**RECORDED DATA**
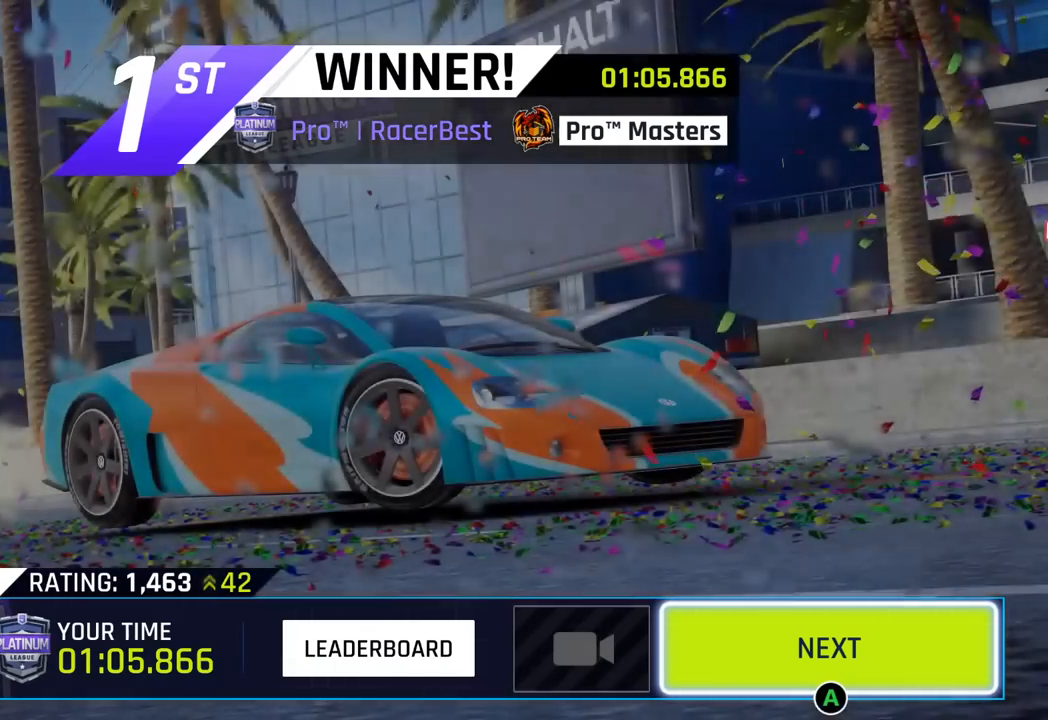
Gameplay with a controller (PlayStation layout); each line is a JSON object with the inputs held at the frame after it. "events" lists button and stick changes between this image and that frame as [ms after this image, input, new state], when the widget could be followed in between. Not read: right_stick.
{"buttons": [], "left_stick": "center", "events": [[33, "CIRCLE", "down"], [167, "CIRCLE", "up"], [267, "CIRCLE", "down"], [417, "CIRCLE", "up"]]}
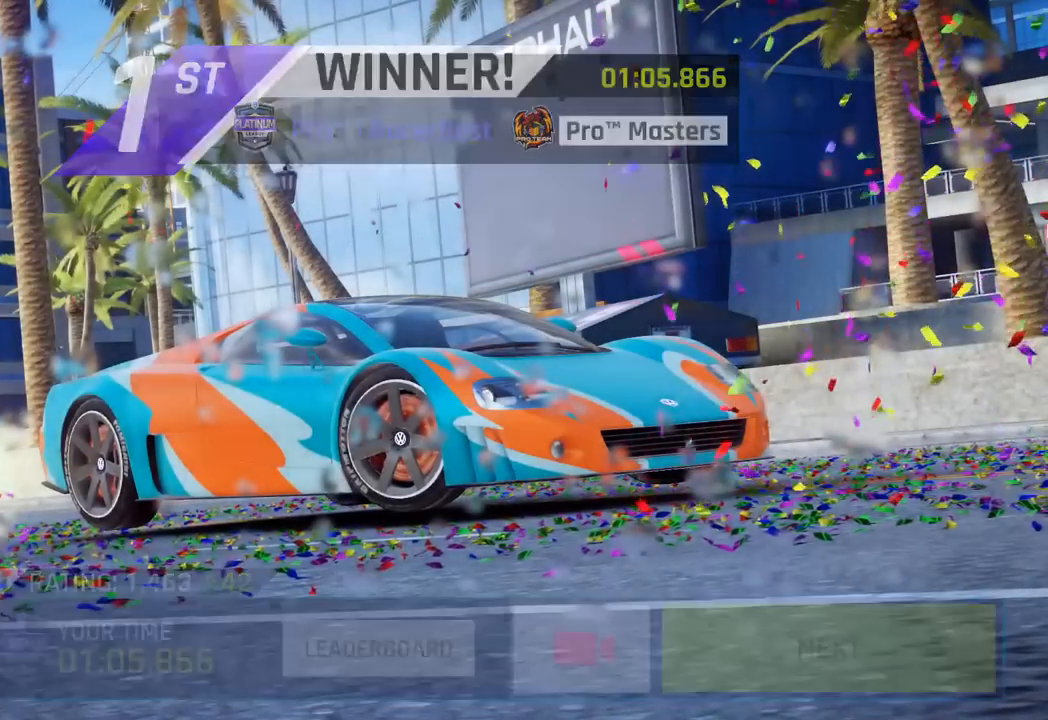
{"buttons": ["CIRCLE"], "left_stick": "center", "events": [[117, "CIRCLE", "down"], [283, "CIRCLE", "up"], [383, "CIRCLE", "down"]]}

**WHAT TO PRODUCE**
Check the listing above for "CIRCLE". Show every line where it turns up.

**SOLUTION FOR THIS EXERCISE**
{"buttons": [], "left_stick": "center", "events": [[33, "CIRCLE", "down"], [167, "CIRCLE", "up"], [267, "CIRCLE", "down"], [417, "CIRCLE", "up"]]}
{"buttons": ["CIRCLE"], "left_stick": "center", "events": [[117, "CIRCLE", "down"], [283, "CIRCLE", "up"], [383, "CIRCLE", "down"]]}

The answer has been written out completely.